──────── Excerpted data ────────

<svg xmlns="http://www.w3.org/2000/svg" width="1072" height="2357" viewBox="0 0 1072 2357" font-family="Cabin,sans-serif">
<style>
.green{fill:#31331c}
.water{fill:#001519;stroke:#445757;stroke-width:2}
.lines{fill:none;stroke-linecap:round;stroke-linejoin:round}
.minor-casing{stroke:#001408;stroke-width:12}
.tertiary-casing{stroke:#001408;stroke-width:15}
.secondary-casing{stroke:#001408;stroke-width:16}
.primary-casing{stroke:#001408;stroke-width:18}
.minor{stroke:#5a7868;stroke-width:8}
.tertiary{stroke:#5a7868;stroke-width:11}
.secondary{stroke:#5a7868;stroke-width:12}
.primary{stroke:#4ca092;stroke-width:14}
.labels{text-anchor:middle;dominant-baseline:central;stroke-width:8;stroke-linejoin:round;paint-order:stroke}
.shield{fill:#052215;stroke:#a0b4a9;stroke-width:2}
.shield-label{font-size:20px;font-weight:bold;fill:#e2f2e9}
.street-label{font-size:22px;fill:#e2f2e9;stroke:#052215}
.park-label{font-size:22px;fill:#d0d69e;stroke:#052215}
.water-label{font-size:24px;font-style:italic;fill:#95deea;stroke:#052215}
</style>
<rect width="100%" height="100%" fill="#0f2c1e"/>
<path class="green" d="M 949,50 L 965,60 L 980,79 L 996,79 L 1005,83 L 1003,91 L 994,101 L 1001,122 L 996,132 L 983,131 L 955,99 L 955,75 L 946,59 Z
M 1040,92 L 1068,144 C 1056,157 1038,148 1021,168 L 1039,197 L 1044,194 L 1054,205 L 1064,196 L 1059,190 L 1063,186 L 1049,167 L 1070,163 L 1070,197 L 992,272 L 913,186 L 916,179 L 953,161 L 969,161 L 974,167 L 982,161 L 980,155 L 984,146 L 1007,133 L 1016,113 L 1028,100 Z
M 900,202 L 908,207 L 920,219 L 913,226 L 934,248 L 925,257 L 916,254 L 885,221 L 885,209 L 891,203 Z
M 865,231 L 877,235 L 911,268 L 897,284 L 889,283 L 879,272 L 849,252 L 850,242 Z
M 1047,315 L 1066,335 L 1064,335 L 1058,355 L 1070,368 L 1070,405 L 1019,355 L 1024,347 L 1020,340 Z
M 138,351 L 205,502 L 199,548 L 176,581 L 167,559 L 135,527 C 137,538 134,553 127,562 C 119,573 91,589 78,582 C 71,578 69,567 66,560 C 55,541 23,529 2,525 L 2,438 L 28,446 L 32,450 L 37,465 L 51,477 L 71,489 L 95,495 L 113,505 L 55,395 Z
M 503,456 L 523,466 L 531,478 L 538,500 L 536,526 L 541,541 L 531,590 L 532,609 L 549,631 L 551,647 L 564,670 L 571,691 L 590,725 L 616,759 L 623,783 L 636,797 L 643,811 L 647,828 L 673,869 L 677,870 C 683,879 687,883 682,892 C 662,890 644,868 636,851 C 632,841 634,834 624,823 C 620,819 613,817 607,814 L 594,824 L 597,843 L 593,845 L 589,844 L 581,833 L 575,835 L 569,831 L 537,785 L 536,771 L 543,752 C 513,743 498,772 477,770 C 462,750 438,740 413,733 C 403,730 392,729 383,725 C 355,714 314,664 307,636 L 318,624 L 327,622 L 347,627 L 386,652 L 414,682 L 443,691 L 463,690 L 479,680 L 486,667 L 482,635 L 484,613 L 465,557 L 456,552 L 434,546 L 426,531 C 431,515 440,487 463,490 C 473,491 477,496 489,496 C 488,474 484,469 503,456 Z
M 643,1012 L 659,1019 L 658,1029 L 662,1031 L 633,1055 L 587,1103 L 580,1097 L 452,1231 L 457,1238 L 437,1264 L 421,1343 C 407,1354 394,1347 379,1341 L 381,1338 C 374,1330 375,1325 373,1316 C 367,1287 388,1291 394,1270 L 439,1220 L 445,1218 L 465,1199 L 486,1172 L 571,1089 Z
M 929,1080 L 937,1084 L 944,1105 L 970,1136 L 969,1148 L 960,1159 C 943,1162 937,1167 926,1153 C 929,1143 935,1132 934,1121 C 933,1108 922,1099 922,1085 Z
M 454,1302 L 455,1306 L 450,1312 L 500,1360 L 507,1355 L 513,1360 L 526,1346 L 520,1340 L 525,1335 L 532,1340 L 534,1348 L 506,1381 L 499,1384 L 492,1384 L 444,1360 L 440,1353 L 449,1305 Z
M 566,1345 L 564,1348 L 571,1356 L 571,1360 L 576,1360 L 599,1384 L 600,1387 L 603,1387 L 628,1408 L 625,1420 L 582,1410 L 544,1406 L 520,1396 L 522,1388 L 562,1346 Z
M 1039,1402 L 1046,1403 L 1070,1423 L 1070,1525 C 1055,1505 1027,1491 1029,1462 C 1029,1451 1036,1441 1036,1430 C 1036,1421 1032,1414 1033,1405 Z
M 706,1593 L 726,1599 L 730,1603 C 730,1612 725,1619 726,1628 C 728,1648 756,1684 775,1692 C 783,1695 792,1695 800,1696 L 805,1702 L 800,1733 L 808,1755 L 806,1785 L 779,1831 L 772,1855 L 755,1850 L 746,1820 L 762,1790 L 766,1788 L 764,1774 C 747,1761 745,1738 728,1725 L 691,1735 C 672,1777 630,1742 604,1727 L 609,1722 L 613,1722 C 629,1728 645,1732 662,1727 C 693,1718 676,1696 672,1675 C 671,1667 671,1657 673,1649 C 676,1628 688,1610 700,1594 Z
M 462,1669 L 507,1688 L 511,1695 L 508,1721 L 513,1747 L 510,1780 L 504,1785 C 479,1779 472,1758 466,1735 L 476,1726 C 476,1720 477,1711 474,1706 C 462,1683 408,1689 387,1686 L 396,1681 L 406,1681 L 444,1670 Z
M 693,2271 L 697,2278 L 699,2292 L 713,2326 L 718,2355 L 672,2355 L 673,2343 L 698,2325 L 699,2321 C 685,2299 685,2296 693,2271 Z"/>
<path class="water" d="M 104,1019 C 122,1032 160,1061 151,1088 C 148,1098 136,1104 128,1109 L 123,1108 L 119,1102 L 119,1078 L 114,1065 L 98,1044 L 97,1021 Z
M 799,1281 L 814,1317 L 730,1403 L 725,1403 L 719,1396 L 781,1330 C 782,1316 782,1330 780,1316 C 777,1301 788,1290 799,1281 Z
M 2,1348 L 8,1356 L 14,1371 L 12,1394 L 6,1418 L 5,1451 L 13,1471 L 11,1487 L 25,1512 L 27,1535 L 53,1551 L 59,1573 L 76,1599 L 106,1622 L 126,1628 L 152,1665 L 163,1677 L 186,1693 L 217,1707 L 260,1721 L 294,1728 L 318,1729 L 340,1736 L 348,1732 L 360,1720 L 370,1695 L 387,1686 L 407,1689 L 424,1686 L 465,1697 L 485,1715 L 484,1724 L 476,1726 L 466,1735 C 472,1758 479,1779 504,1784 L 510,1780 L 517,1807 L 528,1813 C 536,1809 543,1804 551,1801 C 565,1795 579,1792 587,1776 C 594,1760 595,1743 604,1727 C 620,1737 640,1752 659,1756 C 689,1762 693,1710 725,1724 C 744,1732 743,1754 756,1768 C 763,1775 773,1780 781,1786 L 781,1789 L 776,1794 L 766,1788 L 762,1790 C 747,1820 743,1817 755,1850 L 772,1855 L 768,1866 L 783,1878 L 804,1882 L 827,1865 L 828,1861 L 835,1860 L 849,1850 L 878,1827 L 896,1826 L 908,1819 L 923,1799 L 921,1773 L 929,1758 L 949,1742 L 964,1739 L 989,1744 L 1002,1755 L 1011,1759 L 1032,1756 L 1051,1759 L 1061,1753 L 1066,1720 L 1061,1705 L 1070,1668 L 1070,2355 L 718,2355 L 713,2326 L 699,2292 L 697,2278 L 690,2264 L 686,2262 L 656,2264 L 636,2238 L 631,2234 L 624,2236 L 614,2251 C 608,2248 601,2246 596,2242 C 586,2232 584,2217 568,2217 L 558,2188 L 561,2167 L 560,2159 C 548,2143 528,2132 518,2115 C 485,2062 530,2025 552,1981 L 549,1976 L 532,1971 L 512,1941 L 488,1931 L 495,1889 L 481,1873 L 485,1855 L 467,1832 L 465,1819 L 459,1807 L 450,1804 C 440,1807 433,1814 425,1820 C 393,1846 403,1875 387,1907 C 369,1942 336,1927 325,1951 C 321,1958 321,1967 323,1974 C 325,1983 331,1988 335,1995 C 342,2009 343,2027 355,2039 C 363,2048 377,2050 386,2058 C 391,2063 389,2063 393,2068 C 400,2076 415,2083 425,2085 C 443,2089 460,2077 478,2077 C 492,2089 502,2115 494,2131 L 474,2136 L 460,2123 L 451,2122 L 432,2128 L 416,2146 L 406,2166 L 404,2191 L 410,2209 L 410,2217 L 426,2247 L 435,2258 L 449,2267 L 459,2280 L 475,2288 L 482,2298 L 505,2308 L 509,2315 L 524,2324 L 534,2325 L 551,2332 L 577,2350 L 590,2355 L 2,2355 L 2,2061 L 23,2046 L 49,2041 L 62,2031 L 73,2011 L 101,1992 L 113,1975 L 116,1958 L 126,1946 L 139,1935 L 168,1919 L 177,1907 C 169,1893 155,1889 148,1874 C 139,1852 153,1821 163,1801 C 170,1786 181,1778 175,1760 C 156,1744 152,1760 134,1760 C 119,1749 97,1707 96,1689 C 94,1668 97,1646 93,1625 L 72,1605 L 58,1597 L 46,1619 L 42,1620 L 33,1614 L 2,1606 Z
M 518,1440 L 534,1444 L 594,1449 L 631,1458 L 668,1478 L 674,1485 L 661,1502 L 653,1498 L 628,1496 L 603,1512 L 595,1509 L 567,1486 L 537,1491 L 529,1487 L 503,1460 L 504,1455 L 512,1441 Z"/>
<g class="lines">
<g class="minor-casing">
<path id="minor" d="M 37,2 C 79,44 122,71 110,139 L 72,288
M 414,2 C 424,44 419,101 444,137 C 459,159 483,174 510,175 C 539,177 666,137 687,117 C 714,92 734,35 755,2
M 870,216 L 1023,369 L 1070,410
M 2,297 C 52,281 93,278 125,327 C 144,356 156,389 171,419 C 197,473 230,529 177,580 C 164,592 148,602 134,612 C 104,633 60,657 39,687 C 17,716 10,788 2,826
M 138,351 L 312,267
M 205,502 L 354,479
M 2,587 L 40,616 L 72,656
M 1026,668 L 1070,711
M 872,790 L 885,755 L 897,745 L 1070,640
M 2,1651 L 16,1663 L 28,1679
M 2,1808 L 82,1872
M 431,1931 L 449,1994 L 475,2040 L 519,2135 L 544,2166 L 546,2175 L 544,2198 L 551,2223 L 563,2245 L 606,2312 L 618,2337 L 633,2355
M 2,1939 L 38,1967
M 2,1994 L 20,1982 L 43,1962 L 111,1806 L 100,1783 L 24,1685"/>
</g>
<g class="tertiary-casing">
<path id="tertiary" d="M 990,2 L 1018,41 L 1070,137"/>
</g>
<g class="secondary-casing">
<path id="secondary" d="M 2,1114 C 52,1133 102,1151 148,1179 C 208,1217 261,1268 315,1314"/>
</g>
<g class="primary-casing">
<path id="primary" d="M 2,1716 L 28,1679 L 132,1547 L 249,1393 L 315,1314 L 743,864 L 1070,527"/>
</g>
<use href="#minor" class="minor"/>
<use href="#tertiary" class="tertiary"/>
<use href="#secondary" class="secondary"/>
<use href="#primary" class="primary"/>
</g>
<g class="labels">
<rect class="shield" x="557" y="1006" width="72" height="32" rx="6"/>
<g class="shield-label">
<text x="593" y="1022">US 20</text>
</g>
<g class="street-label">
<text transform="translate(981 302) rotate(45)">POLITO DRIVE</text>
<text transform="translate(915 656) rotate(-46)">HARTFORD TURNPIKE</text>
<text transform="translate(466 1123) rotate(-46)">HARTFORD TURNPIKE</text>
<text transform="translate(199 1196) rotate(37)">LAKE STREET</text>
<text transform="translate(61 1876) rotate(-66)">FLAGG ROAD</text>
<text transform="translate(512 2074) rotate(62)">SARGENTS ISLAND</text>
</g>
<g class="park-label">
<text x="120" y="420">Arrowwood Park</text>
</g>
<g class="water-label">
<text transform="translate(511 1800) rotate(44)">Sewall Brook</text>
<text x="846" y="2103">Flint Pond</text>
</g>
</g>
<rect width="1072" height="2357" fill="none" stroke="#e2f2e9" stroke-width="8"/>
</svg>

────────

— Your goal —
Show every line in the entries above that contains the string "round".

— Finished exercise —
.lines{fill:none;stroke-linecap:round;stroke-linejoin:round}
.labels{text-anchor:middle;dominant-baseline:central;stroke-width:8;stroke-linejoin:round;paint-order:stroke}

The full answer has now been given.